I just learned stream technique in CUDA, and I tried it. Howerver undesired result returns, namely, the streams are not parallel. (On GPU Tesla M6, OS Red Hat Enterprise Linux 8)
I have a data matrix with size (5,2048), and a kernel to process the matrix.
My plan is to decompose the data in 'nStreams=4' sectors and use 4 streams to parallel the kernel execution.

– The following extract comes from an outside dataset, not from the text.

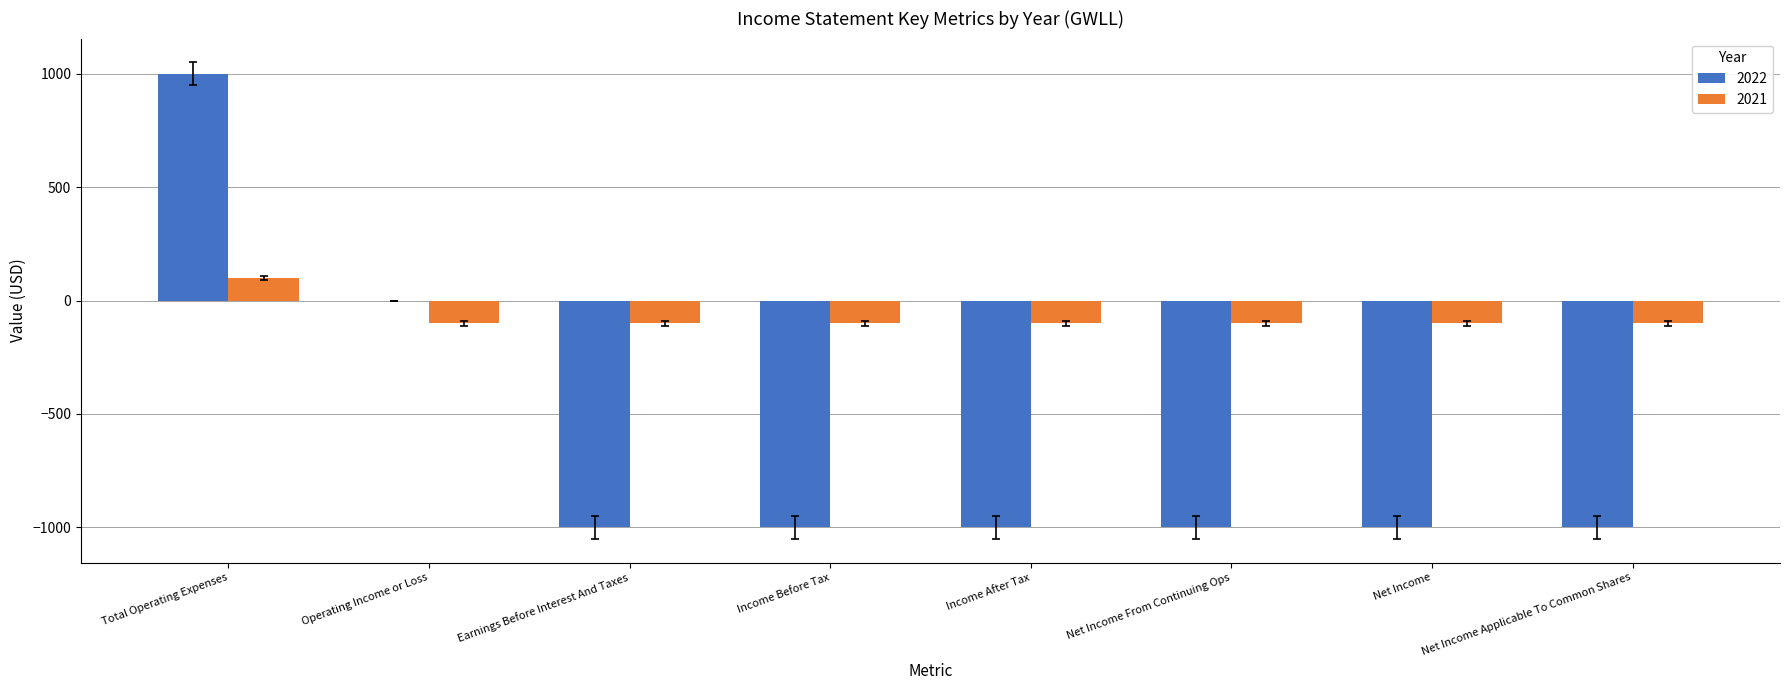

The value of 2022 at Earnings Before Interest And Taxes is -1501. True or false?

False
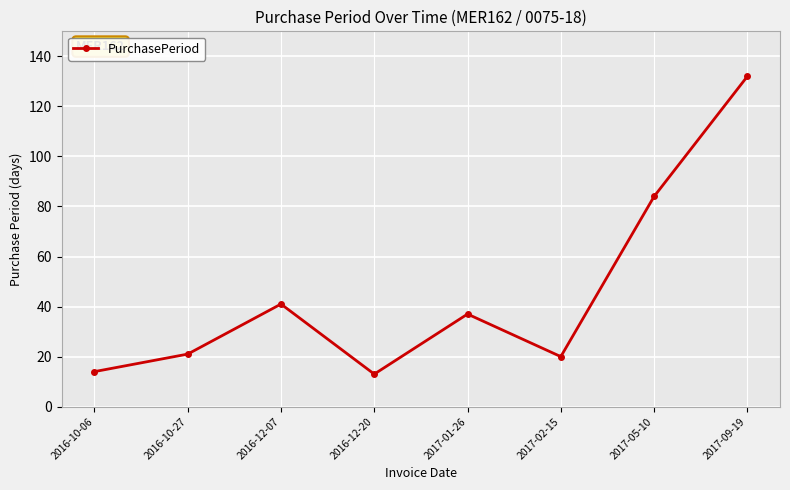

Reading left to right, what are all the values shown in this chart?

14	21	41	13	37	20	84	132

Part of my code is like the following:
int rows = 5;
int cols = 2048;
int blockSize = 32;
int gridSize = (rows*cols) / blockSize;
dim3 block(blockSize);
dim3 grid(gridSize);
int nStreams = 4; // preparation for streams
cudaStream_t *streams = (cudaStream_t *)malloc(nStreams * sizeof(cudaStream_t));
for(int ii=0;ii<nStreams;ii++){
checkCudaErrors(cudaStreamCreate(&streams[ii]));
}
int streamSize = rows * cols / nStreams;
dim3 streamGrid = streamSize/blockSize;
for(int jj=0;jj<nStreams;jj++){
int offset = jj * streamSize;
Mykernel<<<streamGrid,block,0,streams[jj]>>>(&d_Data[offset],streamSize);
} // d_Data is the matrix on gpu
Visual Profiler result shows that 4 different streams are not parallel. Stream 13 is the first to work and stream 16 is the last. There is 12.378us between stream 13 and stream 14. And each kernel execution lasts around 5us. In the line of 'Runtime API' above, it says 'cudaLaunch'.
Could you give me some advice? Thanks!
(I don't know how to upload pictures in stackoverflow, so I just describe the result in words.)